WHAT YOU ARE ASKED TO DO:
Without any of its pictures, the listing below should be output exactly.

─── DATA ───

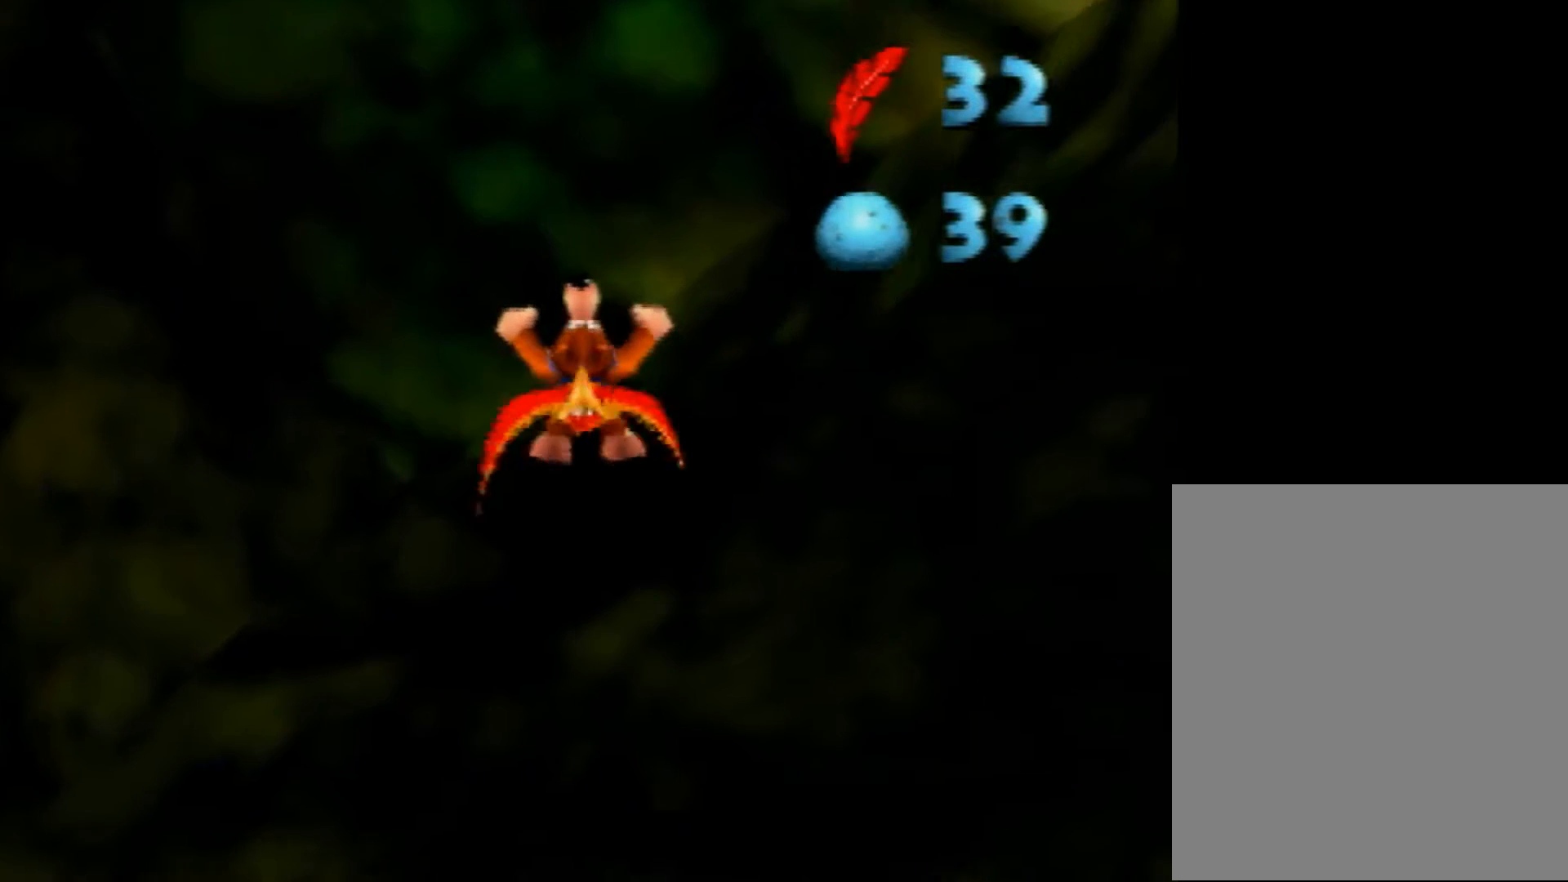
{"buttons": ["R1"], "left_stick": "down", "events": []}
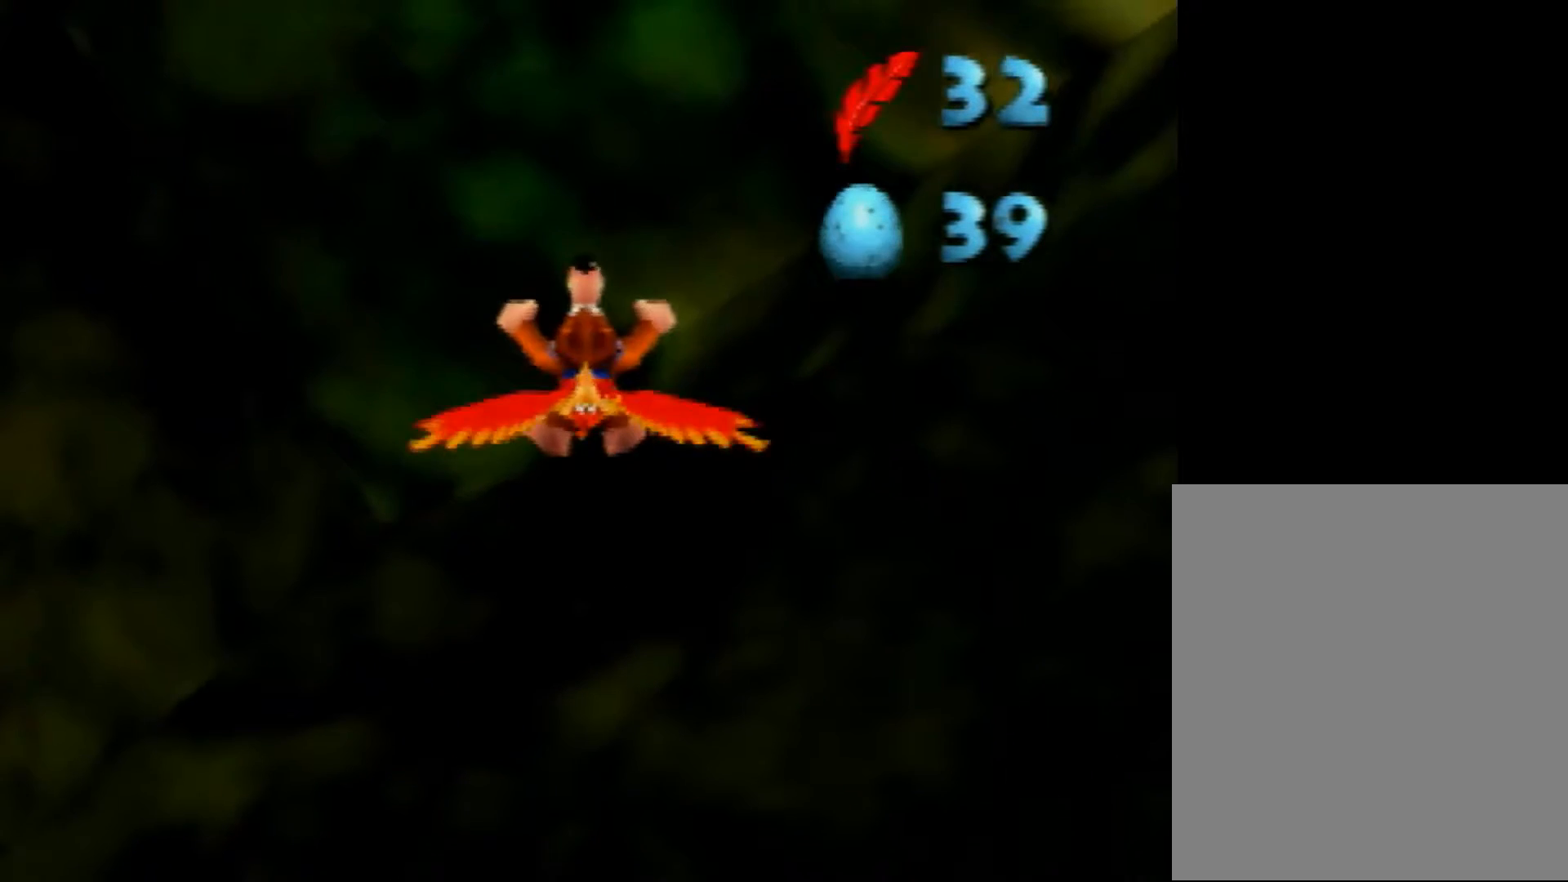
{"buttons": ["R1"], "left_stick": "center", "events": [[360, "left_stick", "center"]]}
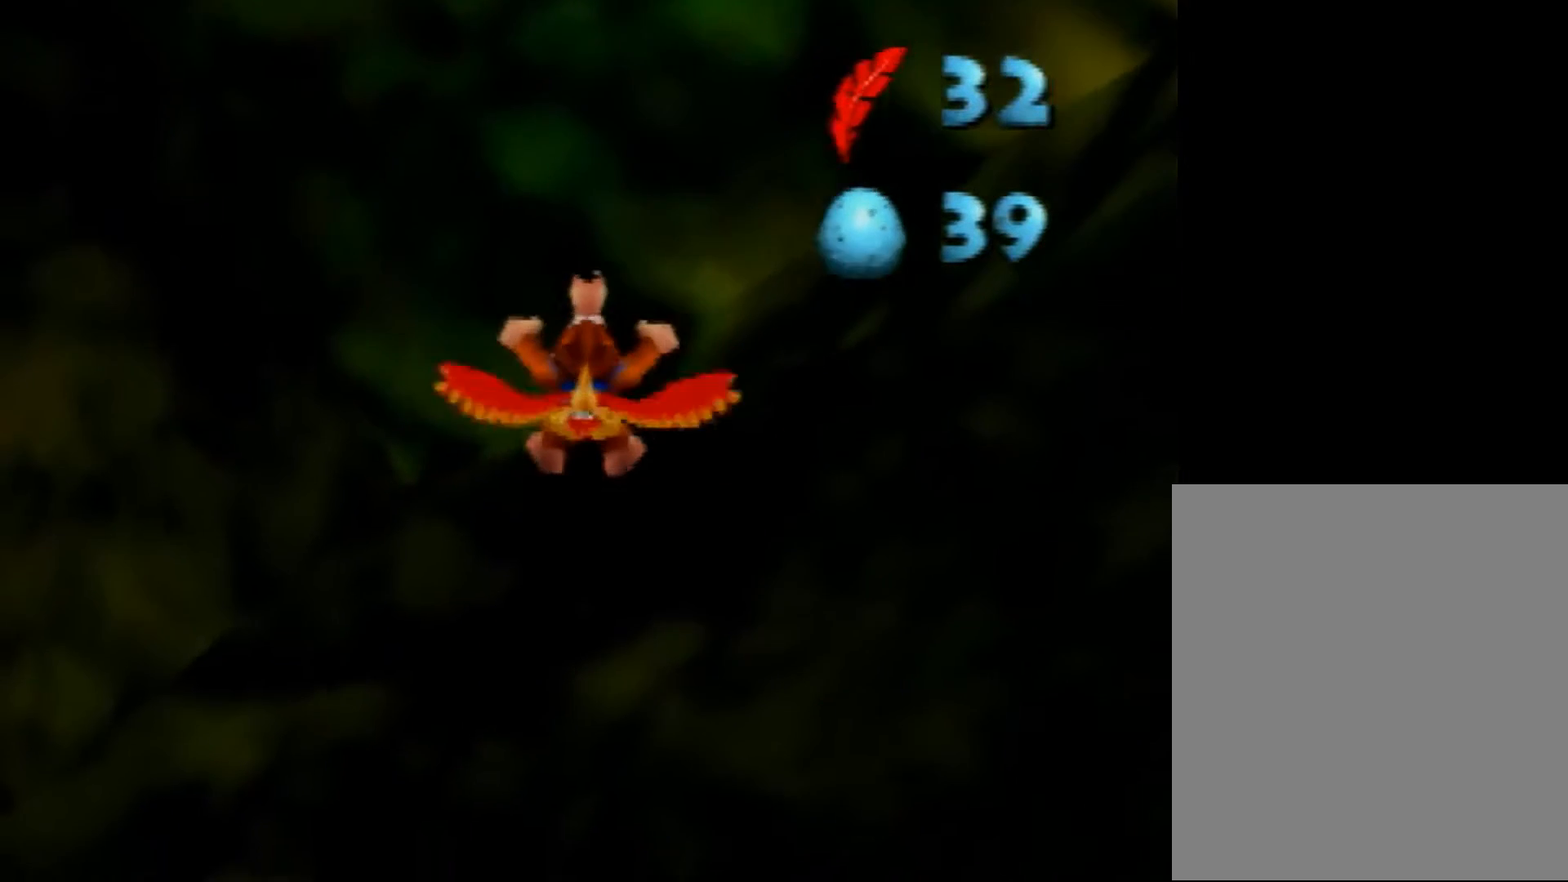
{"buttons": ["R1"], "left_stick": "center", "events": []}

───

REPLY:
{"buttons": ["R1"], "left_stick": "down", "events": []}
{"buttons": ["R1"], "left_stick": "center", "events": [[360, "left_stick", "center"]]}
{"buttons": ["R1"], "left_stick": "center", "events": []}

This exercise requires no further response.